▶ DIRECTIONS FOR THIS TASK
Each line that contains the word "Performance" is to be copied from the records below.

▶ RECORDS FOR THE EXERCISE

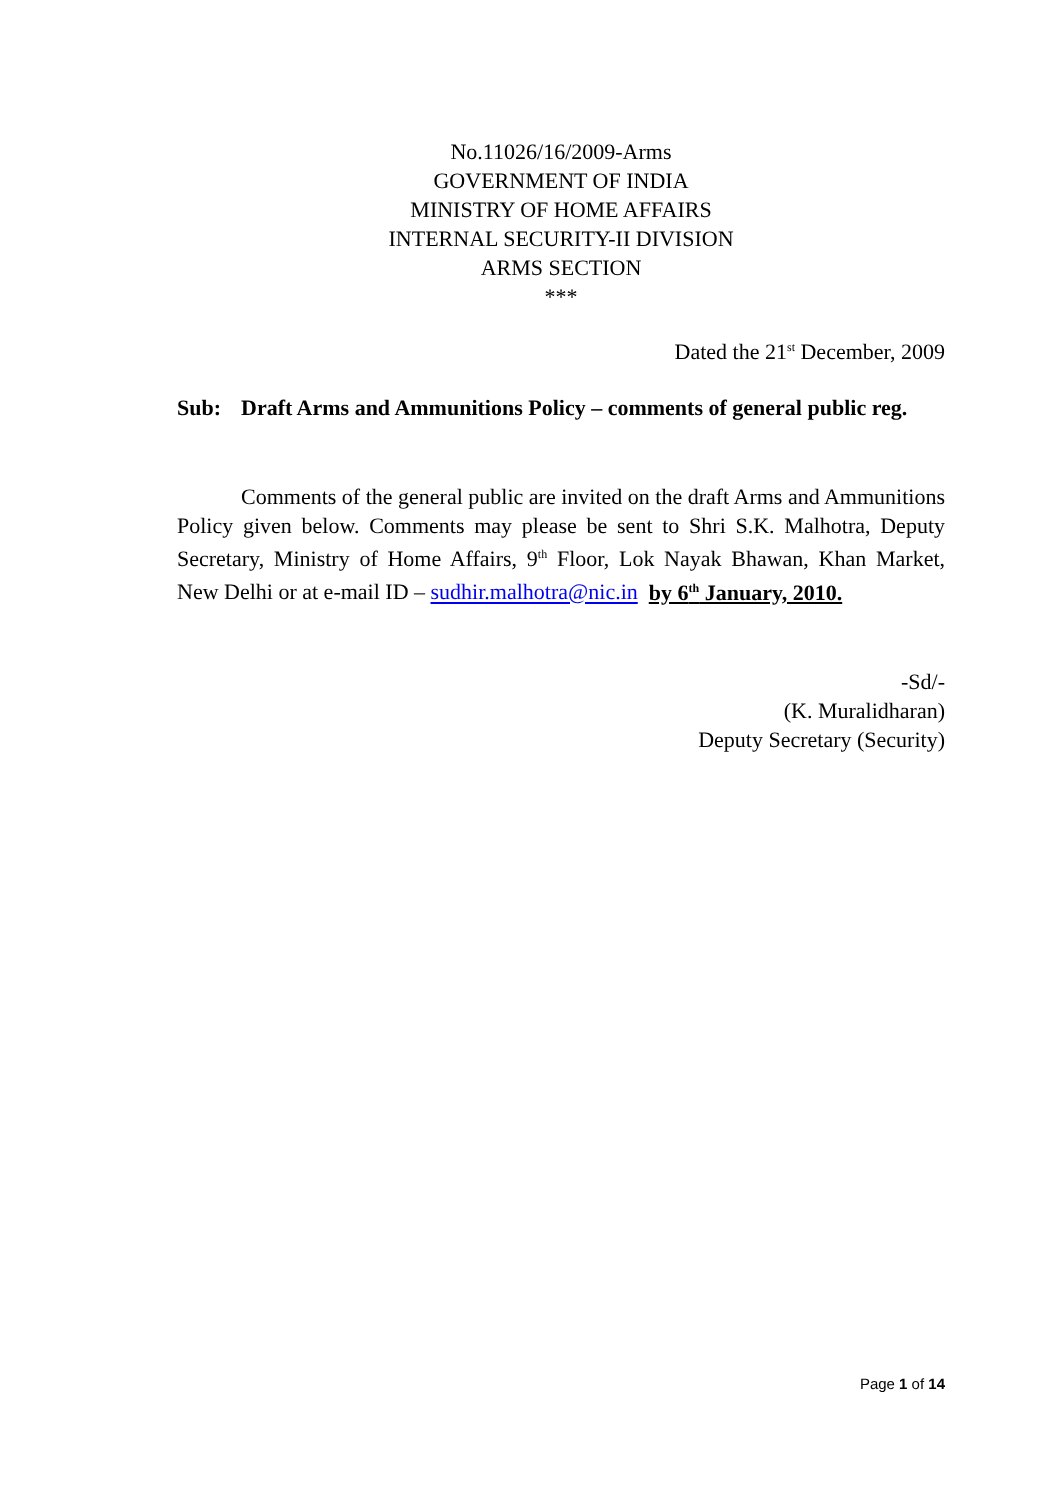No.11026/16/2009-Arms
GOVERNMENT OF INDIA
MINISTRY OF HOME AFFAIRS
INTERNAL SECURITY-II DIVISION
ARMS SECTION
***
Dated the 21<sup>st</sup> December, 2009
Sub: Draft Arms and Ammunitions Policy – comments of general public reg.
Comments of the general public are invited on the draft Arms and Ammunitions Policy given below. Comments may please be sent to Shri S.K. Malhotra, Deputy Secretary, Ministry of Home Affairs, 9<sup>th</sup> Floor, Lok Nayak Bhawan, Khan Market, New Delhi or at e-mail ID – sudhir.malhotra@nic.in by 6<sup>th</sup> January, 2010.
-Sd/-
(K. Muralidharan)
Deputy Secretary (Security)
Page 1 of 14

* * *

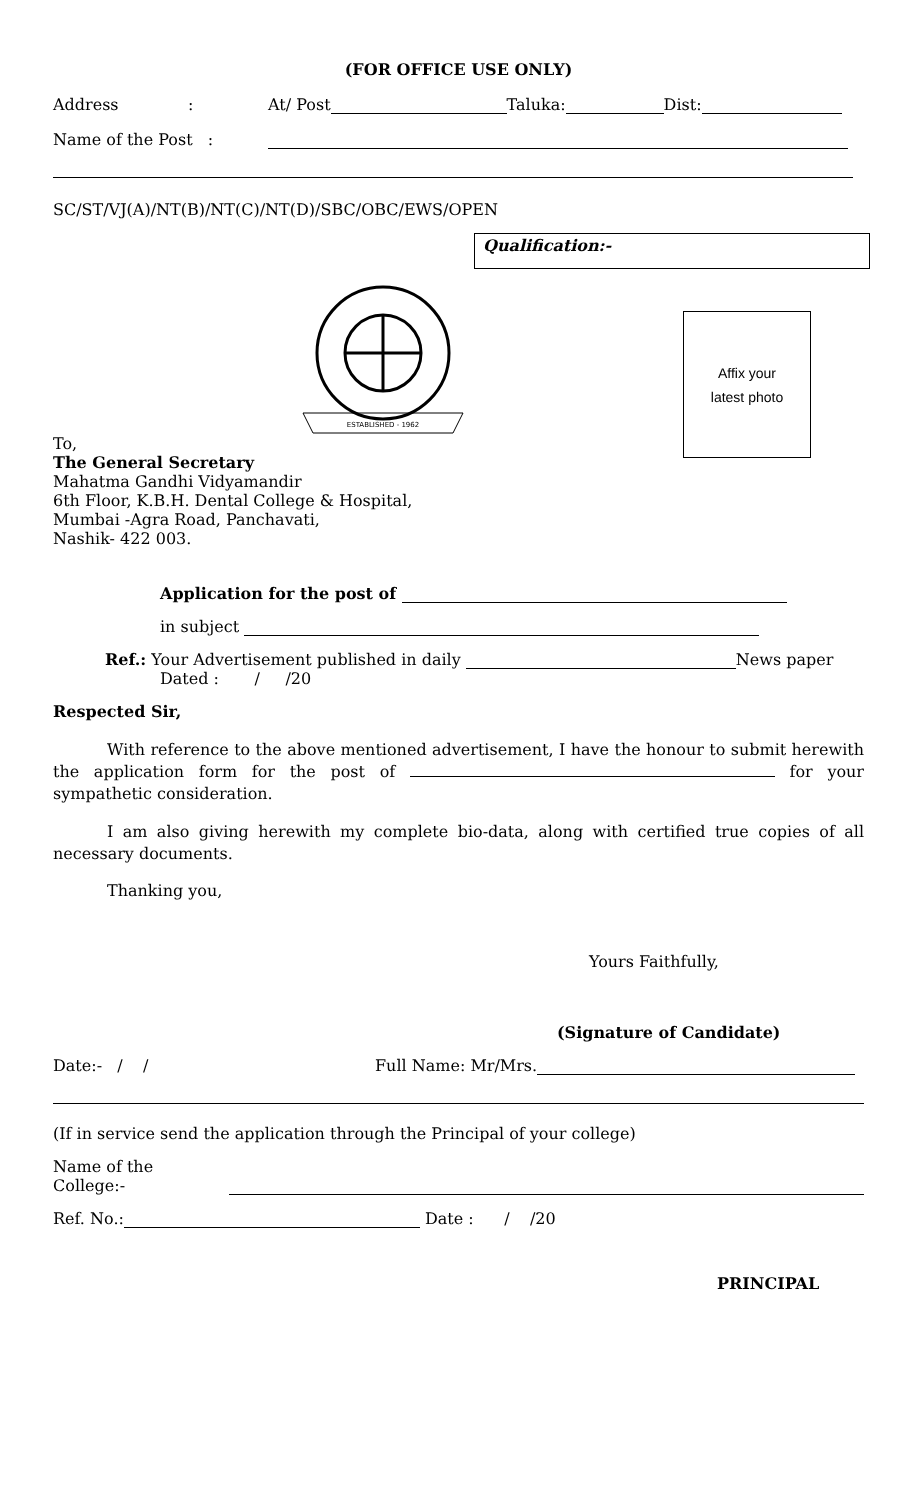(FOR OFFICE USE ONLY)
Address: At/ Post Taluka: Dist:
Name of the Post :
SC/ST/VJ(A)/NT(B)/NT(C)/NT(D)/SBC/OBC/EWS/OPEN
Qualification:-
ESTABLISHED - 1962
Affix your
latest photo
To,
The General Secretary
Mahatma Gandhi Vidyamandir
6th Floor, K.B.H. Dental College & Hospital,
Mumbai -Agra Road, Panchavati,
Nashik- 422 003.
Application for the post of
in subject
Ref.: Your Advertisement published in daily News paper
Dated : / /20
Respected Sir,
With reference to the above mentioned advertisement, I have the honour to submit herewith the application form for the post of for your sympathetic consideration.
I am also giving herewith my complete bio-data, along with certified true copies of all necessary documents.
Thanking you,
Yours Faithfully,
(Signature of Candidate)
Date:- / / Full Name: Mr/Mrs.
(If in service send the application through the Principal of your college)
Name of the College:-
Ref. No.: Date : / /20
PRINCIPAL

==

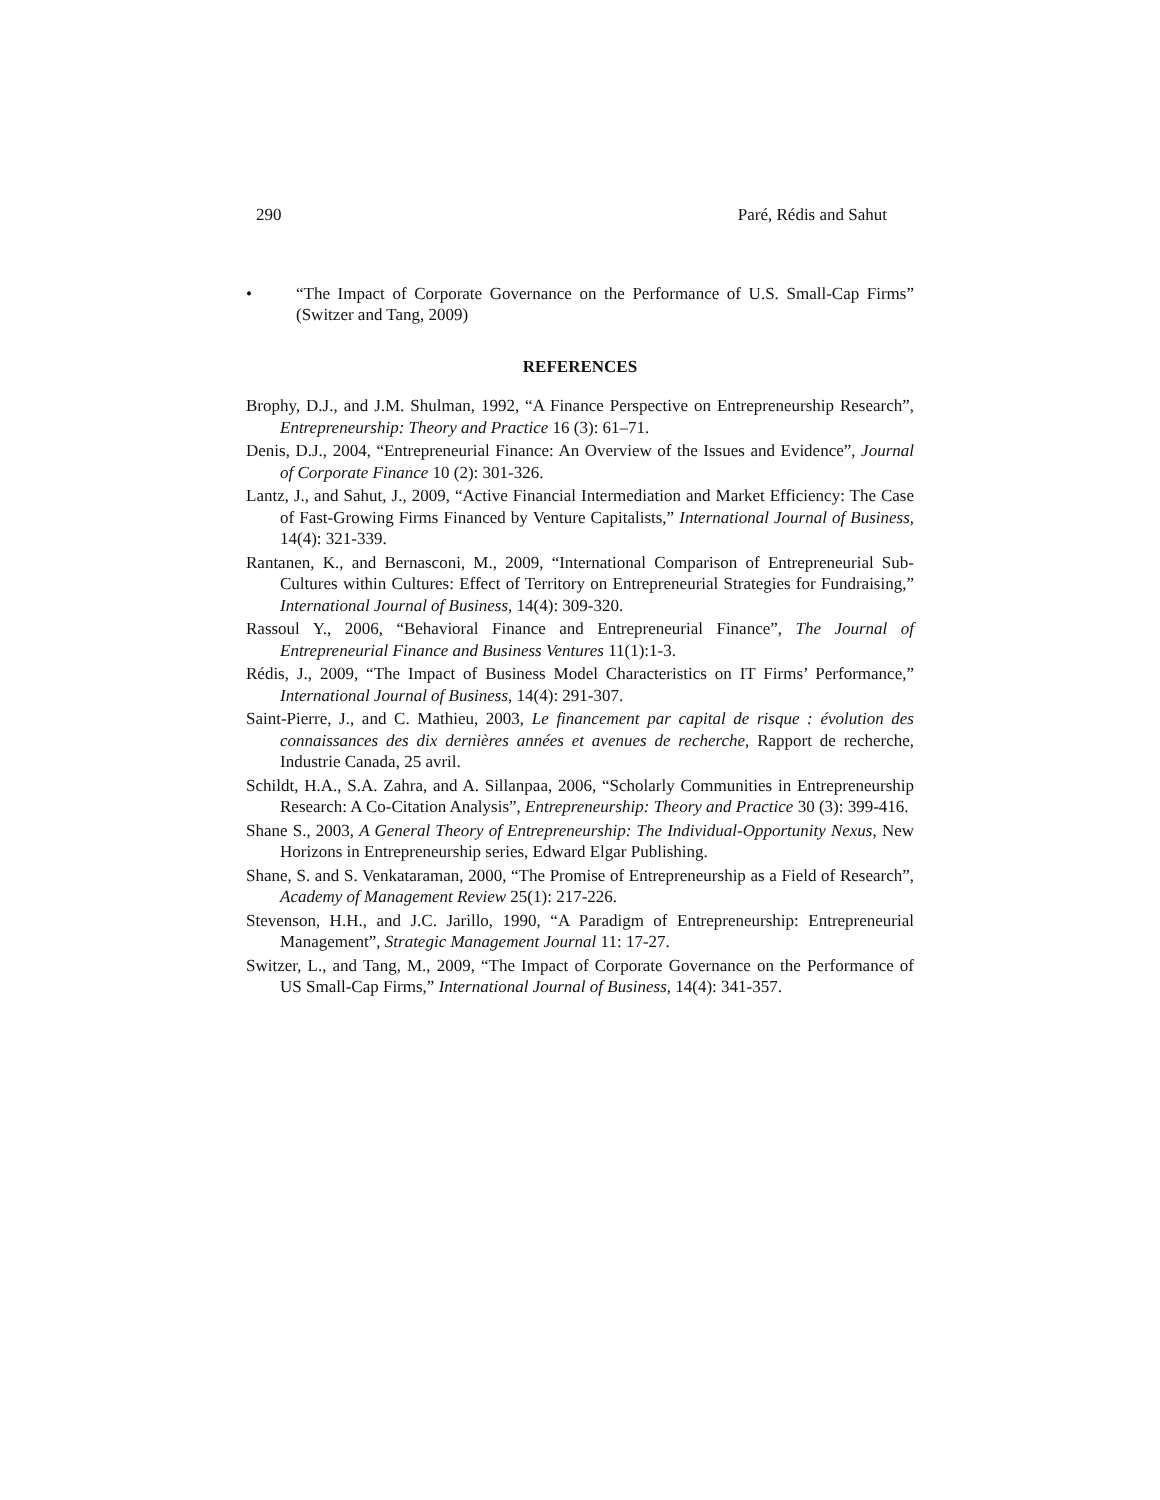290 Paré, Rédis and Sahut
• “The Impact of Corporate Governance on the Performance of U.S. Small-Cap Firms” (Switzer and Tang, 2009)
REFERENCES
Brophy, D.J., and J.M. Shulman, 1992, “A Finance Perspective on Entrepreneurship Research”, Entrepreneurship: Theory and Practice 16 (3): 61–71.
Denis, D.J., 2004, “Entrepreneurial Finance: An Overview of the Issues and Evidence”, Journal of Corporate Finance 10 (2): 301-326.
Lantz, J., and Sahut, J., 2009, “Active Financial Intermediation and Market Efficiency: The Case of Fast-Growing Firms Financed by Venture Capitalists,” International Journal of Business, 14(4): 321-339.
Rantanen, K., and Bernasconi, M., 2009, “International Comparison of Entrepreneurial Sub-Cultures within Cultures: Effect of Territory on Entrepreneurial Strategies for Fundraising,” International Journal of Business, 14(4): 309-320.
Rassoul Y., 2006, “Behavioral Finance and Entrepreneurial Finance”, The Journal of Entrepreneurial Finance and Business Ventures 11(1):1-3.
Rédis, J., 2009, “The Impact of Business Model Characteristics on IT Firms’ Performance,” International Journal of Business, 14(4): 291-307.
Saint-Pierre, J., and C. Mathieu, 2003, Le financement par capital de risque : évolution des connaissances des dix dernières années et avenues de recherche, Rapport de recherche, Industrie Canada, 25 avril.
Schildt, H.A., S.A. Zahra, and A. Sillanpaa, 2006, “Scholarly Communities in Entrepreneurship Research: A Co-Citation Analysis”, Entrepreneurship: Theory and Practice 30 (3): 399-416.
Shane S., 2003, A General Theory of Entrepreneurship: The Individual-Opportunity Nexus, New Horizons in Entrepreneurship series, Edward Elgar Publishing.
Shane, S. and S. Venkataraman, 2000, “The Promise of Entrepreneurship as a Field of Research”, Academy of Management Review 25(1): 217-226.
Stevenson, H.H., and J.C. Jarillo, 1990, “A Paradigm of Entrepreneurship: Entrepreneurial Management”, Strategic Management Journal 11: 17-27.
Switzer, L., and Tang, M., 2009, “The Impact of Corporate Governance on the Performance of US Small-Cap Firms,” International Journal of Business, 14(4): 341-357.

▶ SOLUTION TO THIS EXERCISE
• “The Impact of Corporate Governance on the Performance of U.S. Small-Cap Firms” (Switzer and Tang, 2009)
Rédis, J., 2009, “The Impact of Business Model Characteristics on IT Firms’ Performance,” International Journal of Business, 14(4): 291-307.
Switzer, L., and Tang, M., 2009, “The Impact of Corporate Governance on the Performance of US Small-Cap Firms,” International Journal of Business, 14(4): 341-357.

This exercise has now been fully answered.